In July 1939, Bowley requested, and was granted, a short service regular engagement as an instructor to the militia. He remained in this role until October 1939. In November, he embarked for France, but was instead diverted to India, arriving there in December. During this period he was promoted to captain. Bowley and his battery were sent to Iraq in May 1941, to assist in quelling a rebellion, led by Rashid Ali. The conflict lasted less than a month, with Ali's forces defeated, and the British backed government restored.
Bowley and his unit were next sent to Burma, where from December 1941 it was engaged continuously from the fall of Rangoon to the Chindwin River. Here the battery's guns and equipment were all destroyed and the survivors marched back to India through Manipur. Bowley was wounded at Yen Angyaung, Burma in April 1942 during the retreat through the oil fields there.
Bowley rejoined his regiment at Arakan in June and was promoted to major the same month. He was placed in command of a Light Anti-Aircraft battery. During this period, Bowley was shot by a Japanese sniper who was positioned in a tree. The round passed through Bowley's ribs and missed all of his vital organs. Incensed, Bowley found and killed the Japanese soldier. The Japanese soldier had been using an old single shot rifle, and was unable to reload his weapon before Bowley reached him. After recovering from his wound, Bowley was posted to act as the Air Liaison officer with the RAF and US forces. He flew into China on missions to supply arms and food to Chinese forces.

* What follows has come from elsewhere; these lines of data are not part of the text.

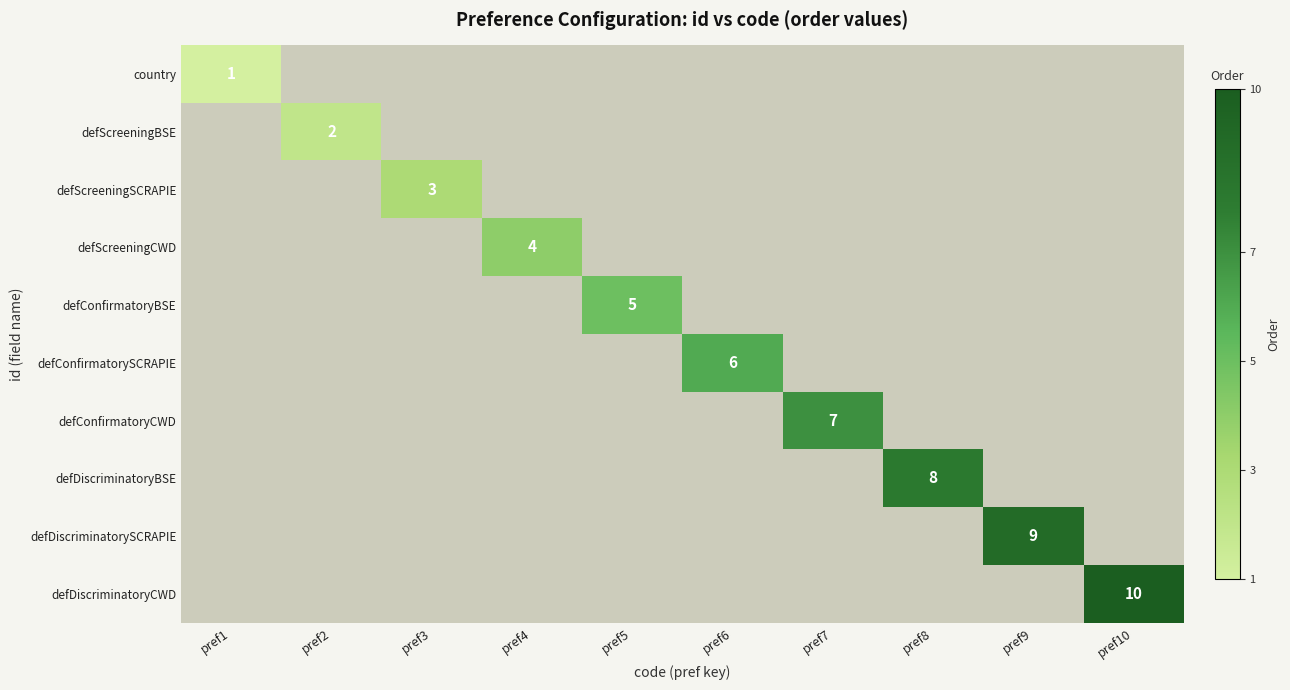

Is it true that defDiscriminatoryBSE equals 14 at pref8?

False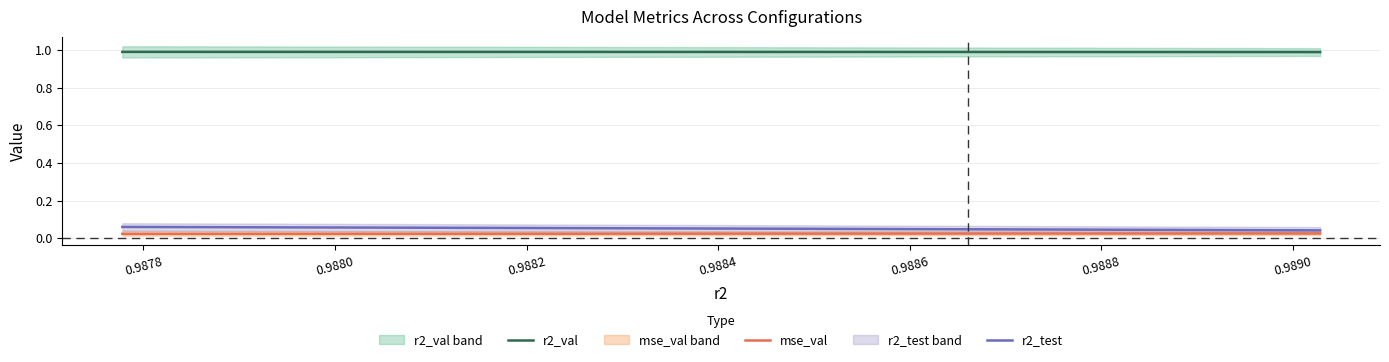

Which series has the largest total across all categories?

r2_val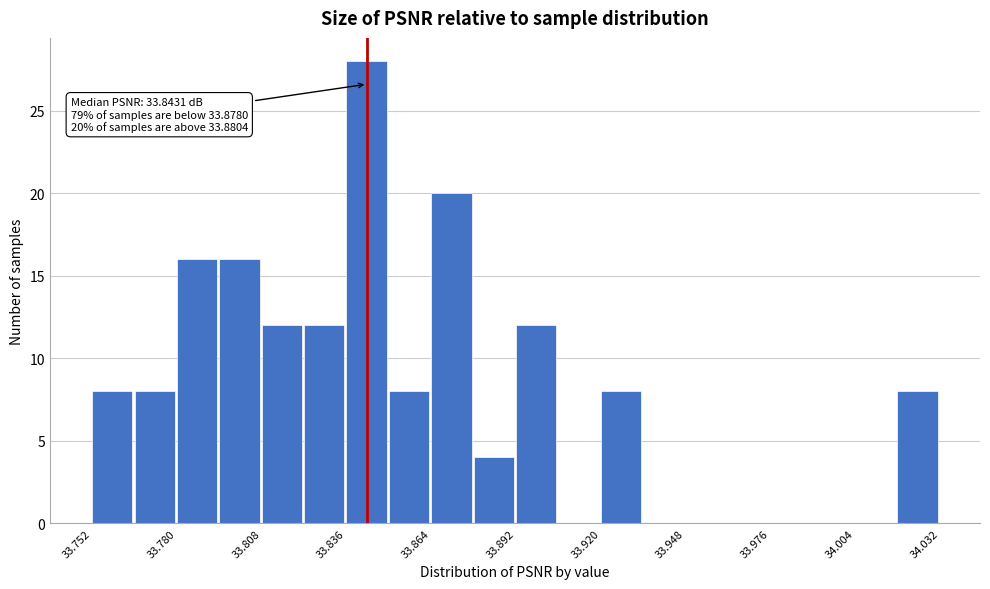

Around what value on the x-axis is the tallest bar? Give the approximate position of its centre, as read against the axis.

33.845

Wracked with illness, Bowley was sent back to England in July 1944. He was posted to an Artillery Training School in Wales. Conveniently, his wife and son were also in Wales, after having been evacuated from London during the Blitz. Upon arrival at the family's house, his wife barely recognised the emaciated man before her and their son was initially terrified. Bowley saw out the remainder of the war with the Artillery Training School. After the end of the Second World War, Bowley returned to the foreign office of Messrs Coutts and Company, who had kept his job open for him. Leslie Bowley died in 1967.